For the past three seasons that relationship has been with Brittany Lincicome, a six-time LPGA tour champion (and two-time major winner) from Florida.
“If I could have had her as my caddie from my rookie year we would still be together after 12 years. She’s that good,” Lincicome said. “Being able to calm me down in a tense situation, playing on Sunday and in contention, she just knows the right things to say.”
Pederson and Lincicome both said they have a great working relationship and friendship on and off the course, which helps both handle a high-stress, high-demand career.
“Lines can get blurred [with friendship and work], but Brittany and I, I think, do a really good job with it. We’re very close. She’s married and she’s spent more time with me than with her husband. That’s the truth,” Pederson said. “You have to develop a trust and know you can say what you want, be who you want and not be judged or mocked. We have a really good relationship in that way.”

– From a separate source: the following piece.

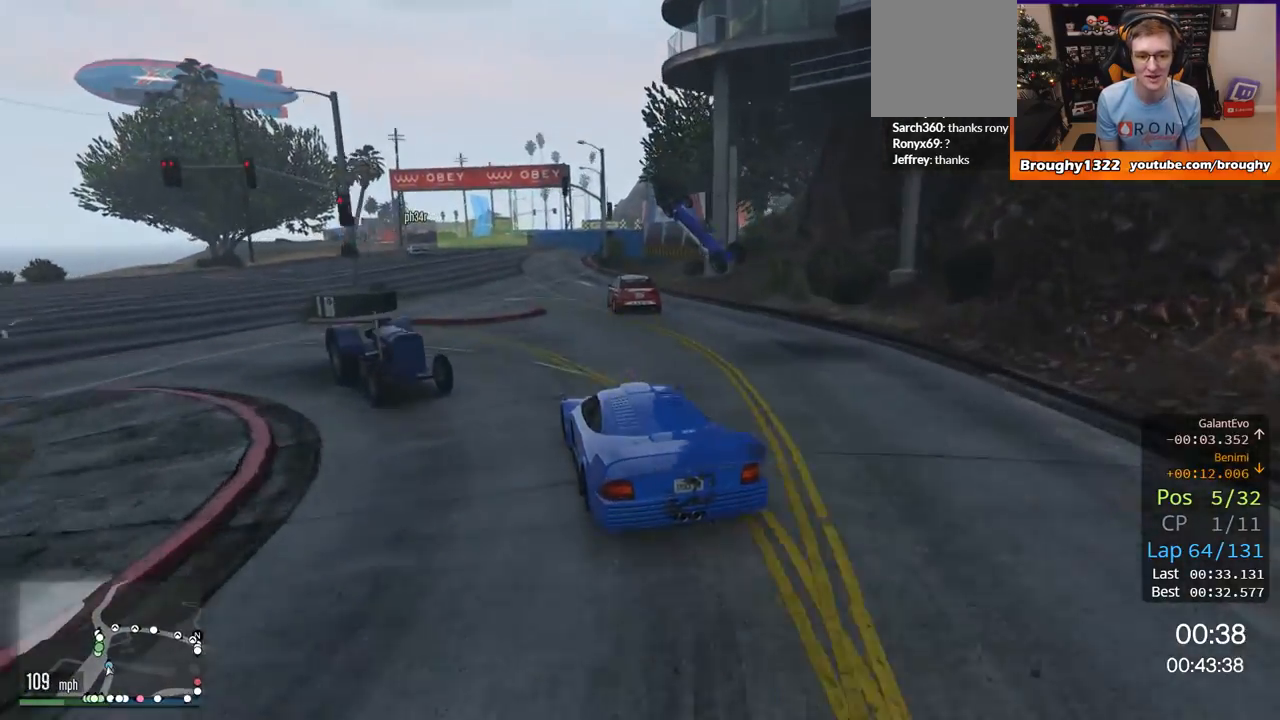
{"buttons": ["R2"], "left_stick": "right", "right_stick": "center", "events": [[133, "left_stick", "center"], [450, "left_stick", "right"]]}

Lincicome said Pederson works harder than almost any caddie she’s seen – both mentally and physically. Being a caddie can mean lugging up to 60 pounds of gear several miles each round. And, in lieu of taking a day off, Pederson often will scout a course.
“My whole goal is to have every answer ready for a round, whether she asks it or not,” Pederson said. “I might do 25 hours of work and she doesn’t ask a single question, but it’s my job to have the answer whenever she does.
“Golf has literally become a science,” she added. “But that’s part of the beauty of it. …You can be scientific, very much so, but there’s an art to it and if you don’t have the ability to transition between the two it’s going to be hard to be successful.”
Enjoying the Moments
While Pederson stressed that 100 percent of the credit goes to Lincicome for their results, her support certainly has helped bring success. That success was on display in 2015 at ANA Inspiration. Just the year before, Lincicome and Pederson had grinded just to qualify for the weekend portion of the major tournament before tying for 59th place. Fast forward a year later, and cue another “What the heck am I doing here?” moment for Pederson: A victory leap landed her alongside Lincicome in Poppie’s Pond at Mission Hills Country Club after Lincicome won in a playoff – an annual tradition for the tournament champion and her caddie. That season cemented Lincicome as one of the great American players in modern women’s golf.
“Those times are why I love what I do: It’s up and down and it’s hard, but it’s so rewarding,” Pederson said. “You watch somebody fight through that and get through their low points and find some sort of strength in themselves.” Pederson cited getting to caddie in the 2015 Solheim Cup, the same event that drew her to golf, as another favorite moment of her career – but there are almost too many others to count: She meets heads of state, learns different cultures, and experiences foods and places that locals recommend. But the hectic schedule is the norm for Pederson, and every bit of it adds to her growth as a person.
“That [desire to keep growing] is something I learned at St. Thomas, which was probably lost on me at my time there. But there was always an initiative here to grow as a human being, which I’ve carried with me,” Pederson said. “Now at 35 when I look back at what I experienced at St. Thomas and how it has contributed to my desire to learn, to grow, to be part of other cultures, [to see] different ways of approaching situations and problem-solving, it’s something that’s invaluable.”
It’s hard to guess how many more “How the heck did I get here?” moments still await Pederson. Someday she hopes to help athletes as a personal trainer, but for now there’s another plane to catch. Another course to take notes on. Another yardage to gauge and club to recommend. Another tournament to win.
Such is life for Missy Pederson, and she wouldn’t have it any other way.